As for "lack of social awareness", I'm pretty sure we are much more "aware" than they give us credit for, or than they are themselves. Most of them don't even have genuine feelings toward each other, and they readily believe each other's BS.
There are people out there who are willing to accept you for who and what you are. You just have to find them. Don't let the rest get you down.
DragonCat16 said:As for "lack of social awareness", I'm pretty sure we are much more "aware" than they give us credit for, or than they are themselves.
You are YOU AngelCake and please don’t take others lack of understanding to heart. As DragonCat states I feel very hyper aware just sometimes lacking the right words to be heard not matter how emoathically I declare myself. I’m not sure if the issue is for me at message level or at sender or receiver I.e how it is delivered or processed... a kind of lost in translation.,
keep being wonderful you...
Hi Angel Cake
I’m sorry you are going through a tough time. It’s good that you’ve let us know how you feel and I think you have some supportive responses from the community. It does sound like you have some positive to look forward to as well. That said, if you are feeling that you are unable to cope, it’s very important to tell someone about your feelings of fear and loneliness.
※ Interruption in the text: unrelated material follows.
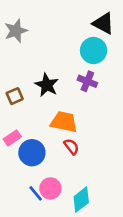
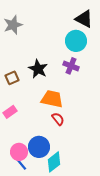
blue circle: (32, 153) -> (39, 147), moved
pink circle: (50, 188) -> (19, 152), moved
blue line: (36, 193) -> (21, 164), moved
cyan diamond: (81, 200) -> (54, 162), moved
The Samaritans also provide confidential non-judgemental emotional support, 24 hours a day on 116 123, or by email on firstname.lastname@example.org
If you need help with an autism related issue, our NAS helpline can be emailed via the webform: https://www.autism.org.uk/services/helplines/main/questions.aspx
Or, you may like to contact our Autism Helpline team. They can provide you with information and advice. You can call them on 0808 800 4104 (Monday to Thursday 10am to 4pm, Friday 9am to 3pm). Please note that the Helpline is experiencing a high volume of calls and it may take a couple of attempts before you get through to speak to an advisor.
If you think it might help, you can also call your GP and make an urgent appointment. Your GP can make sure you get appropriate help and support. If it’s outside your GP hours call 111 to reach the NHS 111 service: http://www.nhs.uk/NHSEngland/AboutNHSservices/Emergencyandurgentcareservices/Pages/NHS-111.aspx
Hope you feel more settled soon,
do feel free to share this article posted recently of women with ASD.
“It’s amazing that 30 years after its release, the film Rain Man still sets the bar for what we understand as autism: boys and men who are extremely good at maths and don’t understand other people.
It’s a picture based on the work of male scientists like Leo Kanner, who thought autism was a mother’s fault for failing to love her children enough; of Hans Asperger who thought no women and girls were affected by the syndrome he identified; shored up by the work of Simon Baron-Cohen, who theorised that male and female brains are fundamentally different – men are better at systematising, women at empathising – and therefore autism is “an extreme of the male brain”.
This template has not only trapped generations of men in cliché, but has also prevented thousands of women from getting the support and understanding they need because a male diagnostic gaze simply never sees them.”